(Information given Opens)

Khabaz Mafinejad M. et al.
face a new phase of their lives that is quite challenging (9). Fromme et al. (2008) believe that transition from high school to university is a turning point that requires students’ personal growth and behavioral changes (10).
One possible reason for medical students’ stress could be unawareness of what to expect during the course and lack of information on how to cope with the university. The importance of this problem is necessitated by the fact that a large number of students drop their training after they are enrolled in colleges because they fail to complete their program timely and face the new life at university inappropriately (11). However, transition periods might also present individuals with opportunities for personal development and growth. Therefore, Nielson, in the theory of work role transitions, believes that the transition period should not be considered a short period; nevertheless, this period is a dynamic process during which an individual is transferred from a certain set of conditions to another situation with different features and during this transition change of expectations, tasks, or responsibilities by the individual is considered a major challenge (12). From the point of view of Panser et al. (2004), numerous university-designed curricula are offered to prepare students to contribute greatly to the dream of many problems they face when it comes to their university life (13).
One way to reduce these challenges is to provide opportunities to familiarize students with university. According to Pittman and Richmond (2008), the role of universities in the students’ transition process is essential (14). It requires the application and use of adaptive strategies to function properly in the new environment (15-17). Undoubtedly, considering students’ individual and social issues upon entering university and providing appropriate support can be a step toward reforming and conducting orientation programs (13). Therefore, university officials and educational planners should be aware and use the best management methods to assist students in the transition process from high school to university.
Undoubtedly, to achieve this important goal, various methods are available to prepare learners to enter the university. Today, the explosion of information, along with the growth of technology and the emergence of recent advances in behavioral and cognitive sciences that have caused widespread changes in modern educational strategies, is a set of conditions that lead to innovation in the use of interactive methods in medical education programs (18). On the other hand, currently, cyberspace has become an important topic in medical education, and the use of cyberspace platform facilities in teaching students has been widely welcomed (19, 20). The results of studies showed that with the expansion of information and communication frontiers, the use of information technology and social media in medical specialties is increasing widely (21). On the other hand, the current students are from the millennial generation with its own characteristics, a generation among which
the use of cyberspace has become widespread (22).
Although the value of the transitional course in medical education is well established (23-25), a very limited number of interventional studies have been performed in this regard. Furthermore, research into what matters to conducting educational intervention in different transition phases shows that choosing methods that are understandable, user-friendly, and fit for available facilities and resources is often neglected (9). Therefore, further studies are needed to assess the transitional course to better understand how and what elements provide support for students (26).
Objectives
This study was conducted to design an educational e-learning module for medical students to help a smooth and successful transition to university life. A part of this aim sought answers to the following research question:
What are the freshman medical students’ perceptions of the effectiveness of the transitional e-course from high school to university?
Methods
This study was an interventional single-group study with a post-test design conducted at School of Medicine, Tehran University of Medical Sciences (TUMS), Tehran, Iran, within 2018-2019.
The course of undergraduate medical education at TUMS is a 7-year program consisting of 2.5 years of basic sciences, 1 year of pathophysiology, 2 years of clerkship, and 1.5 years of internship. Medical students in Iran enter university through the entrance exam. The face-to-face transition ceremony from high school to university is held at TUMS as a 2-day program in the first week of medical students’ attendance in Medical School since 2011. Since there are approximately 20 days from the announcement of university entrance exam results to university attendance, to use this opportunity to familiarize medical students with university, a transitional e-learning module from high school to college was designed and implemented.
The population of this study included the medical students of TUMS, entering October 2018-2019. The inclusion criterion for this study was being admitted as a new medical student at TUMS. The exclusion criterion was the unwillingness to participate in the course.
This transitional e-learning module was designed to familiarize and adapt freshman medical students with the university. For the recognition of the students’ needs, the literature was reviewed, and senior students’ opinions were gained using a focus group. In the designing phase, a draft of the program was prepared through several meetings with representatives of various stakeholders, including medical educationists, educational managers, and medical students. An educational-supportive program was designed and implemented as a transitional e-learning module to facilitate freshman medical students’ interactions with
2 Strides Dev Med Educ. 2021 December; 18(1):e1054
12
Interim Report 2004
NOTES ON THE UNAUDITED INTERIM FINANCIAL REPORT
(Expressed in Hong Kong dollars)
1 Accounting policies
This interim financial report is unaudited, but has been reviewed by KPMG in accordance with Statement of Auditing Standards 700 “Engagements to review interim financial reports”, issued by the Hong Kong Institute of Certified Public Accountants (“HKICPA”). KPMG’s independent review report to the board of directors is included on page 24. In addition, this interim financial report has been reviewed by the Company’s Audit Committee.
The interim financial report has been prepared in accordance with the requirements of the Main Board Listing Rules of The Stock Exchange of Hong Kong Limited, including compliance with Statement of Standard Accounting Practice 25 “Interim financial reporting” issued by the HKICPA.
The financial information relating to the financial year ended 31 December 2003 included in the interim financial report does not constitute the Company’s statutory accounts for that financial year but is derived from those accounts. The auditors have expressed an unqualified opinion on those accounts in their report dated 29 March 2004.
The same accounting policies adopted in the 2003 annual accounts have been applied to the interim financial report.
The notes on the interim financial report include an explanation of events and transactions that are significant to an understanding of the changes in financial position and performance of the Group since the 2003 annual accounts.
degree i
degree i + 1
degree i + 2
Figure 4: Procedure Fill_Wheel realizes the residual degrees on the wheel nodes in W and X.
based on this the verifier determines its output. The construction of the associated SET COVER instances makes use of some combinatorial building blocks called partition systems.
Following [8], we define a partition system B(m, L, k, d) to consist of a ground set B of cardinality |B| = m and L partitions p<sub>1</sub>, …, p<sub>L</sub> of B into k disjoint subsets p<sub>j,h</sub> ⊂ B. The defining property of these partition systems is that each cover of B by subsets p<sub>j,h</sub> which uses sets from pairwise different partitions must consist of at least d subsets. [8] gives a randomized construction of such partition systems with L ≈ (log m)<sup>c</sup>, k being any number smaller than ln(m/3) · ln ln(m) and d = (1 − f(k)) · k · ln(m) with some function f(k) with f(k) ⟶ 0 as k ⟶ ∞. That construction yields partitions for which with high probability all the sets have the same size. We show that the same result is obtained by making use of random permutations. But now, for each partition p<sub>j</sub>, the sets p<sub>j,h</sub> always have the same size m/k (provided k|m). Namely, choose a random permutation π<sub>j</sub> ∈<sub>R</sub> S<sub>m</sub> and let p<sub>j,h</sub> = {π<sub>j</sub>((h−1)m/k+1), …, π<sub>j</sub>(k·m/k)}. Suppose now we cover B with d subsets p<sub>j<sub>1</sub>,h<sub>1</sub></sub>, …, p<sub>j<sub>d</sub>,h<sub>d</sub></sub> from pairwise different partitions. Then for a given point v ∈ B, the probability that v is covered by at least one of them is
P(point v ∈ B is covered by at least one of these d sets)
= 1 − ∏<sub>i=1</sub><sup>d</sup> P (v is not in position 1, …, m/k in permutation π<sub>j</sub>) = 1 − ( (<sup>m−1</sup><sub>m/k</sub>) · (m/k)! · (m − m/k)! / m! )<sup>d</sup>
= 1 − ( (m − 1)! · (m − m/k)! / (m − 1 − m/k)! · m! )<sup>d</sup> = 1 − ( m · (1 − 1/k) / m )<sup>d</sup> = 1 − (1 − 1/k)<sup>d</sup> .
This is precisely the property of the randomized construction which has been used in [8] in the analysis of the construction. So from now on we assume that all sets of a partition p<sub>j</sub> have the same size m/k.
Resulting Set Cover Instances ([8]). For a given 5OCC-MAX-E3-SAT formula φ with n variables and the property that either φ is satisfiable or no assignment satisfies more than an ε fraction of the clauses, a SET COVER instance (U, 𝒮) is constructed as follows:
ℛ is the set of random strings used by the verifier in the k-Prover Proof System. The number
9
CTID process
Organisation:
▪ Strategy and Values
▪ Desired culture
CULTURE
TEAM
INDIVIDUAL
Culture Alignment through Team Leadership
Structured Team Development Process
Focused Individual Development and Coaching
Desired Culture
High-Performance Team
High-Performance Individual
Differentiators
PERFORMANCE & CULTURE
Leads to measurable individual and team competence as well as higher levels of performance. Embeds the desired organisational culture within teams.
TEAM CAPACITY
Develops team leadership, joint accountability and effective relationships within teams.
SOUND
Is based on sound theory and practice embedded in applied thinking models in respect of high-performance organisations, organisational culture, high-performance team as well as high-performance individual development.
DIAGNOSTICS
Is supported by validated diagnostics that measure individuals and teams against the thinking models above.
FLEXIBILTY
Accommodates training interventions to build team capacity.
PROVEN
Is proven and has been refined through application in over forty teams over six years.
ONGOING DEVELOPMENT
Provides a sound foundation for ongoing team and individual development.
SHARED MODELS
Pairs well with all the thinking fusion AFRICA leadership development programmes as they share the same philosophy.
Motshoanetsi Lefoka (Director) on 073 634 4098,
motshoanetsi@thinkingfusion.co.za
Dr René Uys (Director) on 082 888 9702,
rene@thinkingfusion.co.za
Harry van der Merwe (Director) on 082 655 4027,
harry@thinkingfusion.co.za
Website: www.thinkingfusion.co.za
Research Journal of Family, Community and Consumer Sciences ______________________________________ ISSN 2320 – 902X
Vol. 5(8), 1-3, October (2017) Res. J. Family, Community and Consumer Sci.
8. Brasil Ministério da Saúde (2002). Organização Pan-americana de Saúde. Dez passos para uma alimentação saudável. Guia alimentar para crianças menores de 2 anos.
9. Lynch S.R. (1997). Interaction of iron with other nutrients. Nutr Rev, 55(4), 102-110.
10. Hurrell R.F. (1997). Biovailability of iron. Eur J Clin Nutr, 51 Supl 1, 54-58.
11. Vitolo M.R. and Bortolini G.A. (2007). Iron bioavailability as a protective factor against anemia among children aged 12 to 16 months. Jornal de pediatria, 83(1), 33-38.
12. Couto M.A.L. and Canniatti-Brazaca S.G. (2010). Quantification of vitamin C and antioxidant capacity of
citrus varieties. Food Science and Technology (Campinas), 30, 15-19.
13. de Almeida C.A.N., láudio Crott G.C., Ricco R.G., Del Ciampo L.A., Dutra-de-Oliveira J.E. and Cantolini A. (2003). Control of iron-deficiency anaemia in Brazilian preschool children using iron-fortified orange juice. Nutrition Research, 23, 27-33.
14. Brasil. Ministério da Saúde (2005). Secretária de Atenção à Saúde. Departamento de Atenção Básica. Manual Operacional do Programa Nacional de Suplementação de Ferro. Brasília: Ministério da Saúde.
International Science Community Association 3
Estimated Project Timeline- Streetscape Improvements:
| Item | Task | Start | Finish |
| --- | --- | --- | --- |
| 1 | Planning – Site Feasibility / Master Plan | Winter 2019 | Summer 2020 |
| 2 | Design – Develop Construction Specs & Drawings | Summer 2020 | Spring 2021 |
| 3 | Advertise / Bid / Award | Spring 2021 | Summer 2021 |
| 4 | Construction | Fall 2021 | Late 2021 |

(Information given Closes)

** Instructions to follow **
All that should be written out is the stretch of lines above between the one holding "ONGOING DEVELOPMENT" and the one holding "motshoanetsi@thinkingfusion.co.za", inclusive, exactly as given.

** Response for this exercise **
ONGOING DEVELOPMENT
Provides a sound foundation for ongoing team and individual development.
SHARED MODELS
Pairs well with all the thinking fusion AFRICA leadership development programmes as they share the same philosophy.
Motshoanetsi Lefoka (Director) on 073 634 4098,
motshoanetsi@thinkingfusion.co.za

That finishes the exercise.